Provided material:
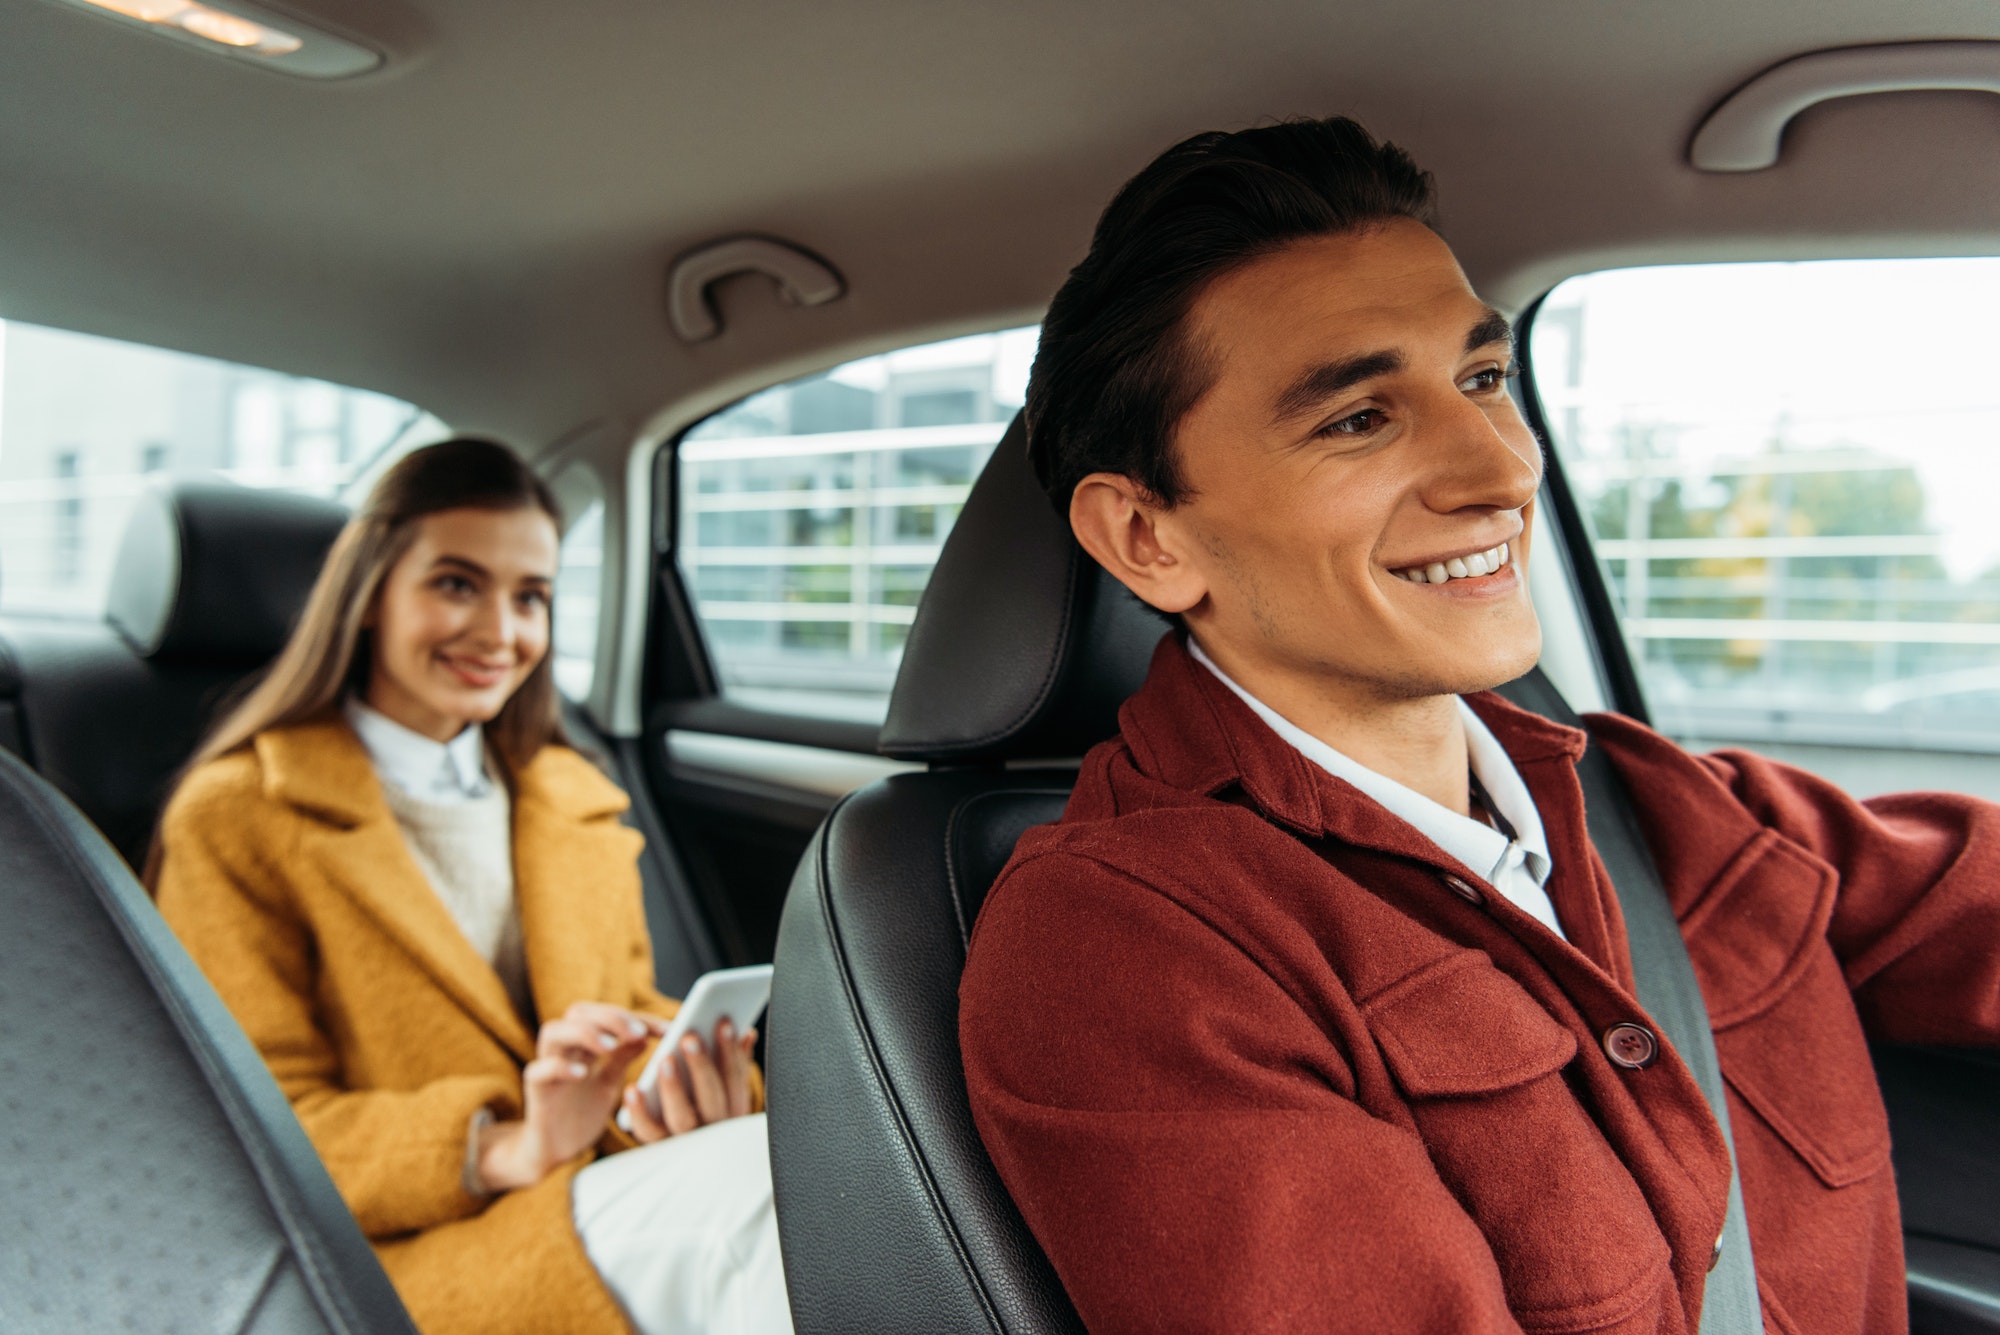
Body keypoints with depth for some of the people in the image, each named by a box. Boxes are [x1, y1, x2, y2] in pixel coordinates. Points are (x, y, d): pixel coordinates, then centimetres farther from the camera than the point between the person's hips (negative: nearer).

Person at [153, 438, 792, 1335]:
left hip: (601, 1205, 6)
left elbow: (634, 1014, 15)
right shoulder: (236, 818, 0)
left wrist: (689, 1086, -11)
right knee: (761, 1175, -34)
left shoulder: (574, 802, 19)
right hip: (405, 1261, -6)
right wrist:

Work request: All lines of the data above that include the word "left" must be shown.

Solved exercise:
left hip: (601, 1205, 6)
left elbow: (634, 1014, 15)
left wrist: (689, 1086, -11)
left shoulder: (574, 802, 19)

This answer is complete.